Someone was living in their old house on Amboy Street and had hung up a blue, yellow, and black flag in the yard.

This habit of the new immigrants was strange to him; never in his life could he imagine hoisting a Chinese flag in his American yard.

He was not ready, but there was nowhere left to go. Livonia Avenue waited for him—a ghost town, an abandoned village, burned and stripped to its foundations, sneakers swinging from the telephone wires, incomprehensible phrases spray-painted on the handball court walls.

This was it.

There they were.

The charred husks of what was.

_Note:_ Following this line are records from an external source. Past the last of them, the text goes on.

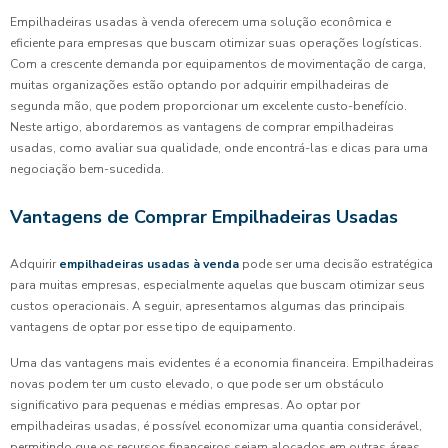
Empilhadeiras usadas à venda oferecem uma solução econômica e
eficiente para empresas que buscam otimizar suas operações logísticas.
Com a crescente demanda por equipamentos de movimentação de carga,
muitas organizações estão optando por adquirir empilhadeiras de
segunda mão, que podem proporcionar um excelente custo-benefício.
Neste artigo, abordaremos as vantagens de comprar empilhadeiras
usadas, como avaliar sua qualidade, onde encontrá-las e dicas para uma
negociação bem-sucedida.
Vantagens de Comprar Empilhadeiras Usadas
Adquirir
empilhadeiras usadas à venda
pode ser uma decisão estratégica
para muitas empresas, especialmente aquelas que buscam otimizar seus
custos operacionais. A seguir, apresentamos algumas das principais
vantagens de optar por esse tipo de equipamento.
Uma das vantagens mais evidentes é a economia financeira. Empilhadeiras
novas podem ter um custo elevado, o que pode ser um obstáculo
significativo para pequenas e médias empresas. Ao optar por
empilhadeiras usadas, é possível economizar uma quantia considerável,
permitindo que os recursos financeiros sejam alocados em outras áreas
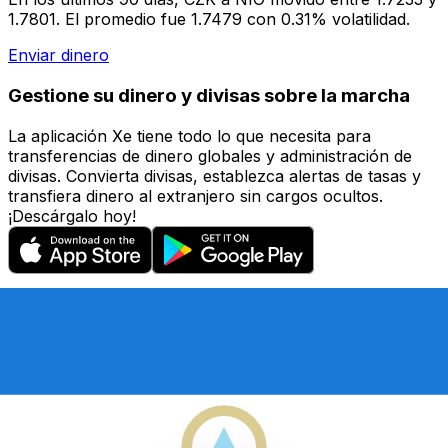
1.7801. El promedio fue 1.7479 con 0.31% volatilidad.
Enviar dinero
Gestione su dinero y divisas sobre la marcha
La aplicación Xe tiene todo lo que necesita para
transferencias de dinero globales y administración de
divisas. Convierta divisas, establezca alertas de tasas y
transfiera dinero al extranjero sin cargos ocultos.
¡Descárgalo hoy!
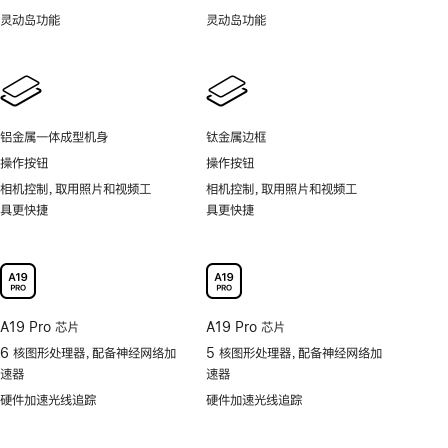
灵动岛功能
灵动岛功能
铝金属一体成型机身
钛金属边框
操作按钮
操作按钮
相机控制，取用照片和视频工
相机控制，取用照片和视频工
具更快捷
具更快捷
A19 Pro 芯片
A19 Pro 芯片
6 核图形处理器，配备神经网络加
5 核图形处理器，配备神经网络加
速器
速器
硬件加速光线追踪
硬件加速光线追踪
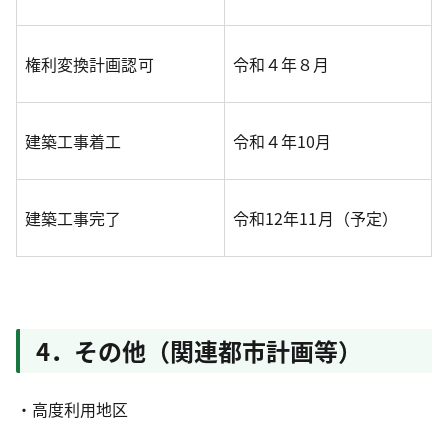
権利変換計画認可
令和４年８月
建築工事着工
令和４年10月
建築工事完了
令和12年11月（予定）
4．その他（関連都市計画等）
・高度利用地区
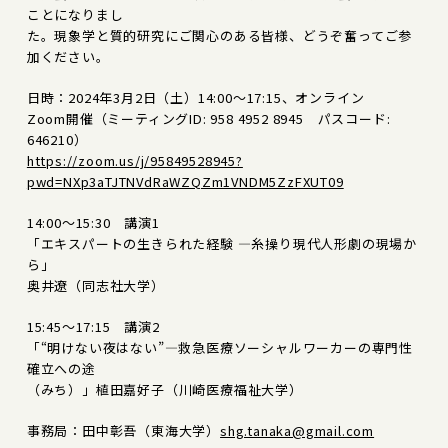
ことになりまし
た。現象学と質的研究にご関心のある皆様、どうぞ奮ってご参
加ください。
日時：2024年3月2日（土）14:00～17:15、オンライン
Zoom開催（ミーティングID: 958 4952 8945 パスコード:
646210）
https://zoom.us/j/95849528945?
pwd=NXp3aTJTNVdRaWZQZm1VNDM5ZzFXUT09
14:00～15:30 講演1
「エキスパートの生きられた経験 ―糸操り現代人形劇の現場か
ら」
奥井遼（同志社大学）
15:45～17:15 講演2
「“明けない夜はない”―救急医療ソーシャルワーカーの専門性
確立への途
（みち）」植田嘉好子（川崎医療福祉大学）
事務局：田中彰吾（東海大学）
shg.tanaka@gmail.com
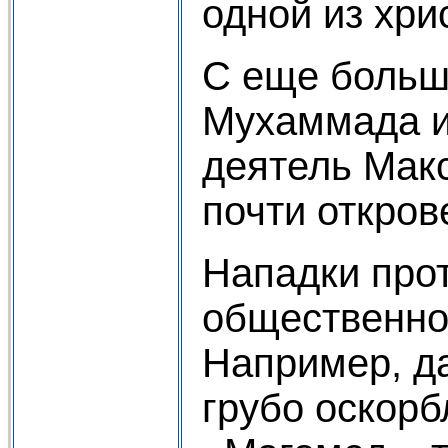
одной из хри
С еще больш
Мухаммада и
деятель Макс
почти откро
Нападки про
общественно
Например, д
грубо оскорб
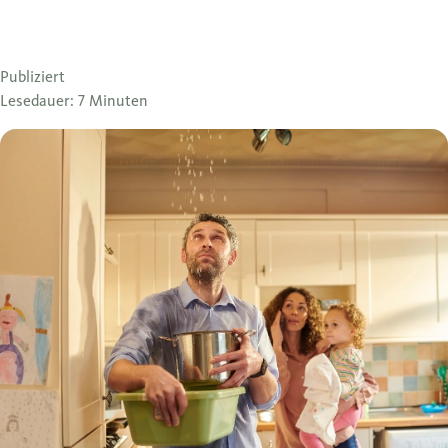
Publiziert
Lesedauer: 7 Minuten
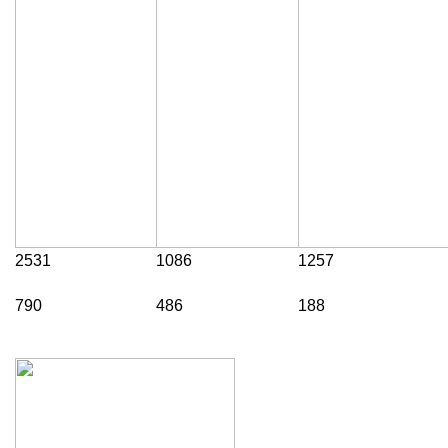
2531
1086
1257
790
486
188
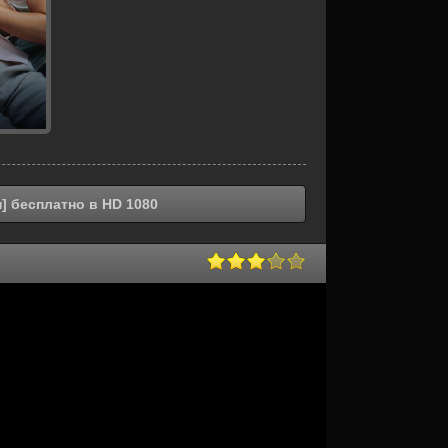
] бесплатно в HD 1080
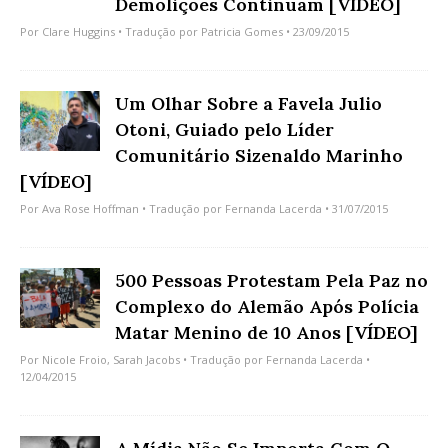
Demolições Continuam [VÍDEO]
Por
Clare Huggins
• Tradução por
Patricia Gomes
• 23/09/2015
Um Olhar Sobre a Favela Julio
Otoni, Guiado pelo Líder
Comunitário Sizenaldo Marinho
[VÍDEO]
Por
Ava Rose Hoffman
• Tradução por
Fernanda Lacerda
• 31/07/2015
500 Pessoas Protestam Pela Paz no
Complexo do Alemão Após Polícia
Matar Menino de 10 Anos [VÍDEO]
Por
Nicole Froio
,
Sarah Jacobs
• Tradução por
Fernanda Lacerda
•
12/04/2015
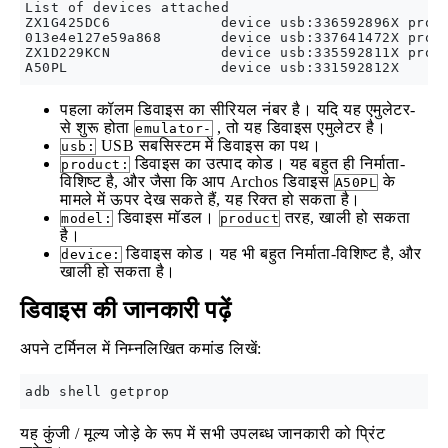
List of devices attached

ZX1G425DC6             device usb:336592896X produ
013e4e127e59a868       device usb:337641472X produ
ZX1D229KCN             device usb:335592811X produ
पहला कॉलम डिवाइस का सीरियल नंबर है। यदि यह एमुलेटर-
से शुरू होता
, तो यह डिवाइस एमुलेटर है।
emulator-
USB सबसिस्टम में डिवाइस का पथ।
usb:
डिवाइस का उत्पाद कोड। यह बहुत ही निर्माता-
product:
विशिष्ट है, और जैसा कि आप Archos डिवाइस
के
A50PL
मामले में ऊपर देख सकते हैं, यह रिक्त हो सकता है।
डिवाइस मॉडल।
तरह, खाली हो सकता
model:
product
है।
डिवाइस कोड। यह भी बहुत निर्माता-विशिष्ट है, और
device:
खाली हो सकता है।
डिवाइस की जानकारी पढ़ें
अपने टर्मिनल में निम्नलिखित कमांड लिखें:
यह कुंजी / मूल्य जोड़े के रूप में सभी उपलब्ध जानकारी को प्रिंट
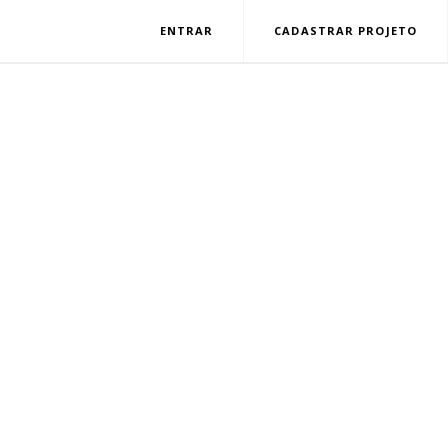
ENTRAR
CADASTRAR PROJETO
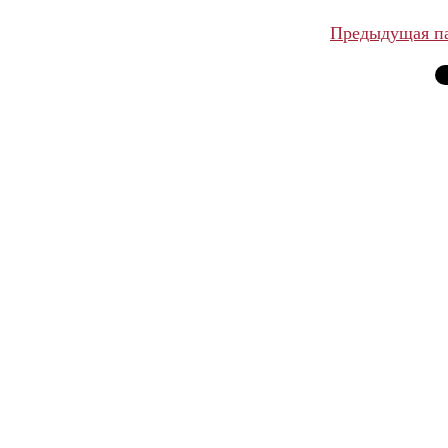
Предыдущая п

One tenement missing its rooftop.

The other, its top two floors. Rafters exposed.

Windows blown out. The CHOW MEIN HERE! sign gone.

The sidewalk littered with scorched bricks.

It smelled like the moratoriums on Mulberry Street, like incinerated bones, or like the musty bedroom upstairs on the day he’d found his wife on the floor and his father dangling from the ceiling.

A vandal had tagged, in orange: Murderer!

Richard felt sick. He clutched his stomach, held a hand over his mouth, and opened the car door to retch.

Lumps of half-digested beef lo mein fell in clumps to the concrete.

Wiping his mouth with his shirt, Richard got back in the car, closed the door, pressed the accelerator, and continued down the avenue.

He found himself driving up Hopkinson to get a glimpse of the Betsy Head Park pool.

The water looked like it had been sitting there for days, more a swamp than a pool.

Leaves, twigs, and strips of bark floated on its surface, and soda bottles, plastic bags, and other trash littered the pool’s side.

In one corner, someone had clipped open the wire fence.

Richard parked the car, opened the door, and put his feet on the sidewalk.

He smelled marijuana. Then human piss. He walked to the hole in the fence, lowered his head, and ducked inside, scraping his arm on the wire.

No more or less dangerous than jumping off a bridge.

Richard sat by the edge of the pool, his knees to his chest, and cried.